[Saved entries]

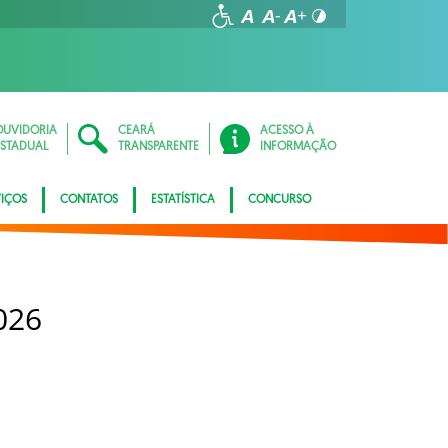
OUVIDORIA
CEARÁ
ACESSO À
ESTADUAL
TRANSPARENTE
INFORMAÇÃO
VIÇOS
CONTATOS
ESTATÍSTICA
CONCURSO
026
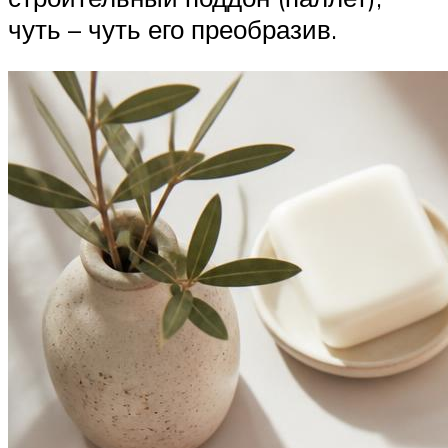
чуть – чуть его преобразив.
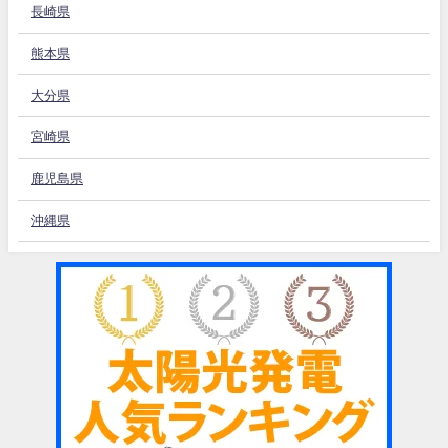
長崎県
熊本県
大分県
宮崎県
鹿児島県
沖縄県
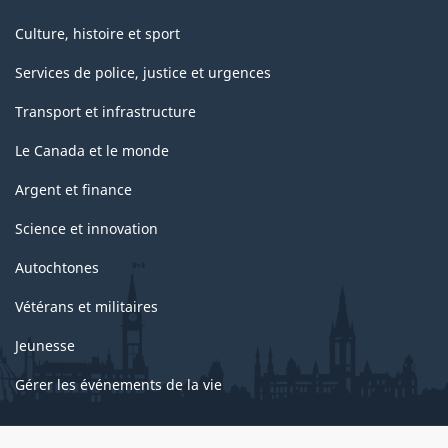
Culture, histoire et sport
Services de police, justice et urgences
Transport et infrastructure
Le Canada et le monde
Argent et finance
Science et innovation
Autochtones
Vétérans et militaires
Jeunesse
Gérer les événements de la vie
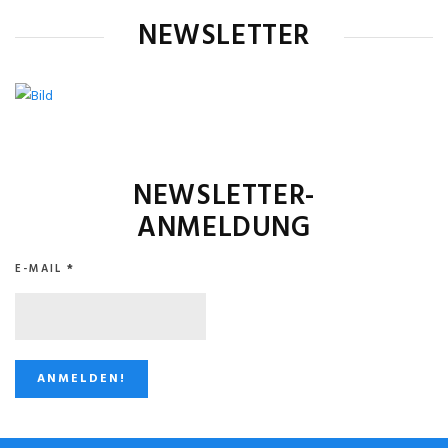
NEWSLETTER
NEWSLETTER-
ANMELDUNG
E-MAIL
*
...
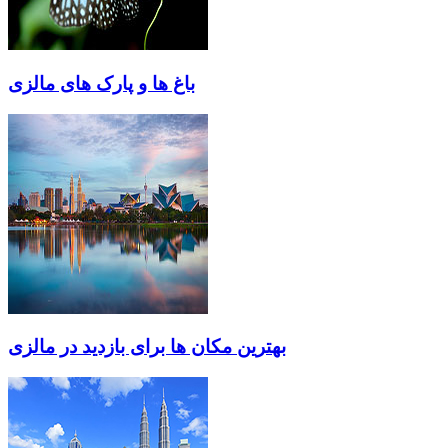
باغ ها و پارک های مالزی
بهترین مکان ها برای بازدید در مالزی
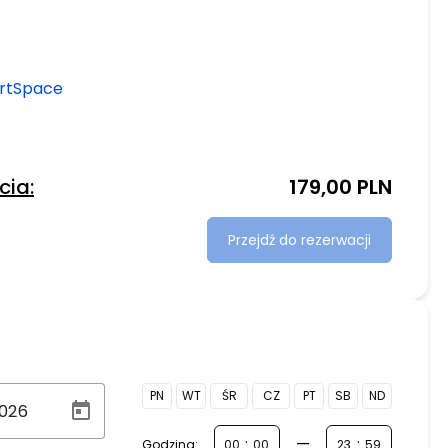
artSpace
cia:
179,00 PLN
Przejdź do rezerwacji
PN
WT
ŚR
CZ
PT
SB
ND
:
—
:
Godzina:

# DIRECTIVE:
Scan the records above for the string "مالزی", and copy every line where it turns up.

# ANSWER BOX:
باغ ها و پارک های مالزی
بهترین مکان ها برای بازدید در مالزی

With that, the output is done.